[WHAT TO DO]
Please format each line of the listing below as a numbered list, omitting any blank lines.

Items listed in a dataset:
— Start —

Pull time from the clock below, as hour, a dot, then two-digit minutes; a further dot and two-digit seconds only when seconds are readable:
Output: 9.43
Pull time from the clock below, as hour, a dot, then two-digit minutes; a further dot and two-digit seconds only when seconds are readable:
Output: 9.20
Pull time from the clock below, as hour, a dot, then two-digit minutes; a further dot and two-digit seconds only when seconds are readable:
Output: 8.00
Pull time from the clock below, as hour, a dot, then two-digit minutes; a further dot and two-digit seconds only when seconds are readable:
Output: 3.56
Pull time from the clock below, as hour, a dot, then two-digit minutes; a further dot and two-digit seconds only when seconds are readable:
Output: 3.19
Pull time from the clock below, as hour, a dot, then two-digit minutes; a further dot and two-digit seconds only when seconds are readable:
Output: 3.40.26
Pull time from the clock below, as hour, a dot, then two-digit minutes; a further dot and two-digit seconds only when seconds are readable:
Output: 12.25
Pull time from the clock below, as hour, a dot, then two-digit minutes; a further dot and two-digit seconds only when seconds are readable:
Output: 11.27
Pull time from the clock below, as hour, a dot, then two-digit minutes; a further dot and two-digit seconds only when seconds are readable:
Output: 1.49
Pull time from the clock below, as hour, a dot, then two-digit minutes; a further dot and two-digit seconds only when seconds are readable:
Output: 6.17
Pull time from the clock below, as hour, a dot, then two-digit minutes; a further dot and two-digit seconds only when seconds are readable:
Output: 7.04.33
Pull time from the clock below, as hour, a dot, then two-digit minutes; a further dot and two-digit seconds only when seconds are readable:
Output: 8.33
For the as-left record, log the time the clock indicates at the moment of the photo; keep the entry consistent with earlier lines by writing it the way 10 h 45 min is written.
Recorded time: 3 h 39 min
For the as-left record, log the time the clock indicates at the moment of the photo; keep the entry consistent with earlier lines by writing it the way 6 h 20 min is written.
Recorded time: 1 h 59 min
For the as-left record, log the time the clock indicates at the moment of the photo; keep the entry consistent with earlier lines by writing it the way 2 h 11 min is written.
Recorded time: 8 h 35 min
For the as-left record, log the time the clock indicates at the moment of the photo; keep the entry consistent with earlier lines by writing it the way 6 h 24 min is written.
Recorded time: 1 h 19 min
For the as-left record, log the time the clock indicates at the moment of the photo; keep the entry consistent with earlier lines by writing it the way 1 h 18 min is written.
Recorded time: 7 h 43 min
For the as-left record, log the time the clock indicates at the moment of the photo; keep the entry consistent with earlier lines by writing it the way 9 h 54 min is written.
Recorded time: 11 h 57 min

— End —

[ANSWER]
1. Pull time from the clock below, as hour, a dot, then two-digit minutes; a further dot and two-digit seconds only when seconds are readable:
2. Output: 9.43
3. Pull time from the clock below, as hour, a dot, then two-digit minutes; a further dot and two-digit seconds only when seconds are readable:
4. Output: 9.20
5. Pull time from the clock below, as hour, a dot, then two-digit minutes; a further dot and two-digit seconds only when seconds are readable:
6. Output: 8.00
7. Pull time from the clock below, as hour, a dot, then two-digit minutes; a further dot and two-digit seconds only when seconds are readable:
8. Output: 3.56
9. Pull time from the clock below, as hour, a dot, then two-digit minutes; a further dot and two-digit seconds only when seconds are readable:
10. Output: 3.19
11. Pull time from the clock below, as hour, a dot, then two-digit minutes; a further dot and two-digit seconds only when seconds are readable:
12. Output: 3.40.26
13. Pull time from the clock below, as hour, a dot, then two-digit minutes; a further dot and two-digit seconds only when seconds are readable:
14. Output: 12.25
15. Pull time from the clock below, as hour, a dot, then two-digit minutes; a further dot and two-digit seconds only when seconds are readable:
16. Output: 11.27
17. Pull time from the clock below, as hour, a dot, then two-digit minutes; a further dot and two-digit seconds only when seconds are readable:
18. Output: 1.49
19. Pull time from the clock below, as hour, a dot, then two-digit minutes; a further dot and two-digit seconds only when seconds are readable:
20. Output: 6.17
21. Pull time from the clock below, as hour, a dot, then two-digit minutes; a further dot and two-digit seconds only when seconds are readable:
22. Output: 7.04.33
23. Pull time from the clock below, as hour, a dot, then two-digit minutes; a further dot and two-digit seconds only when seconds are readable:
24. Output: 8.33
25. For the as-left record, log the time the clock indicates at the moment of the photo; keep the entry consistent with earlier lines by writing it the way 10 h 45 min is written.
26. Recorded time: 3 h 39 min
27. For the as-left record, log the time the clock indicates at the moment of the photo; keep the entry consistent with earlier lines by writing it the way 6 h 20 min is written.
28. Recorded time: 1 h 59 min
29. For the as-left record, log the time the clock indicates at the moment of the photo; keep the entry consistent with earlier lines by writing it the way 2 h 11 min is written.
30. Recorded time: 8 h 35 min
31. For the as-left record, log the time the clock indicates at the moment of the photo; keep the entry consistent with earlier lines by writing it the way 6 h 24 min is written.
32. Recorded time: 1 h 19 min
33. For the as-left record, log the time the clock indicates at the moment of the photo; keep the entry consistent with earlier lines by writing it the way 1 h 18 min is written.
34. Recorded time: 7 h 43 min
35. For the as-left record, log the time the clock indicates at the moment of the photo; keep the entry consistent with earlier lines by writing it the way 9 h 54 min is written.
36. Recorded time: 11 h 57 min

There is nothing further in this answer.